The Chaining Method is a technique where you call multiple methods on the same object in a single line. Instead of writing each method call on a separate line, you “chain” them together because each method returns the object itself (or a reference to it).
For example:
struct Point {
x: i32,
y: i32,
}
impl Point {
fn new(x: i32, y: i32) -> Point {
Point { x, y }
}
fn move_x(&mut self, dx: i32) -> &mut Self {
self.x += dx;
self
}
fn move_y(&mut self, dy: i32) -> &mut Self {
self.y += dy;
self
}
}
fn main() {
let mut p = Point::new(0, 0);
p.move_x(5).move_y(10); // Chaining methods
println!("Point: ({}, {})", p.x, p.y);
}
Output:
Point: (5, 10)
Method Overloading (Not Supported Directly)

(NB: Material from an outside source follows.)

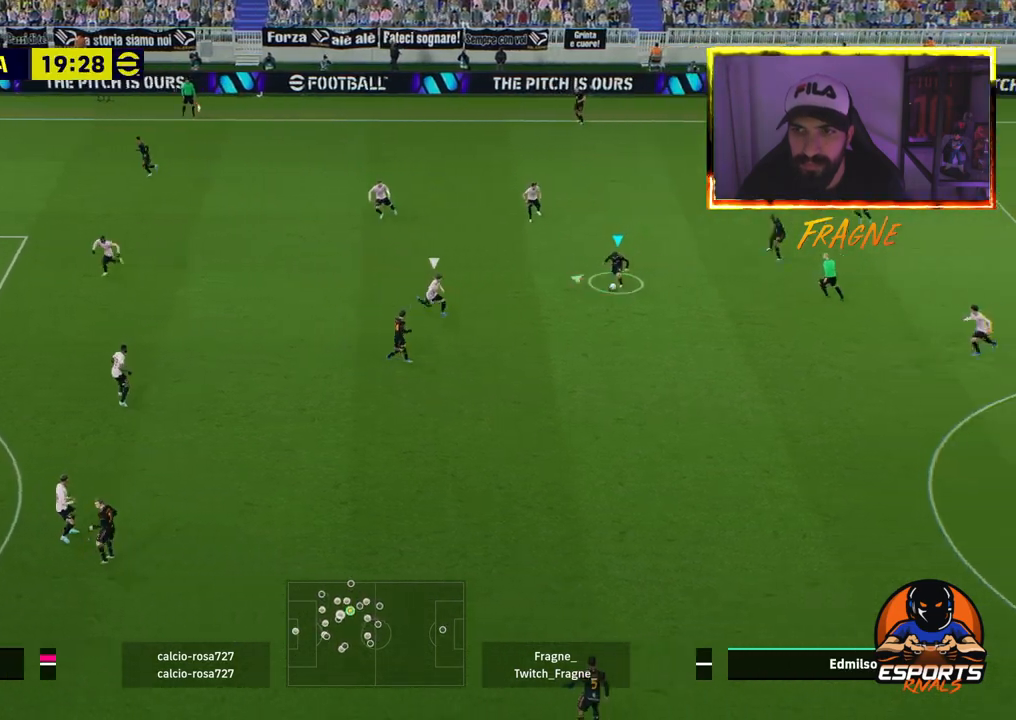
{"buttons": [], "left_stick": "down-left", "right_stick": "center", "events": [[33, "R2", "up"], [367, "CROSS", "down"], [467, "CROSS", "up"], [500, "left_stick", "down-left"]]}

Method overloading is when you create multiple methods with the same name but different arguments (like in Java or C++). You cannot define two methods with the same name but different parameters.
Example Using Enums:
struct BoxShape {
width: u32,
height: Option<u32>, // Optional for square or rectangle
}
impl BoxShape {
fn area(&self) -> u32 {
match self.height {
Some(h) => self.width * h, // Rectangle area
None => self.width * self.width, // Square area
}
}
}
fn main() {
let square = BoxShape { width: 12, height: None };
let rectangle = BoxShape { width: 12, height: Some(8) };
println!("Square Area: {}", square.area());
println!("Rectangle Area: {}", rectangle.area());
}
Output:
Square Area: 144
Rectangle Area: 96
In the code above:
- If height is None, treat it as a square.
- If height is Some(value), treat it as a rectangle.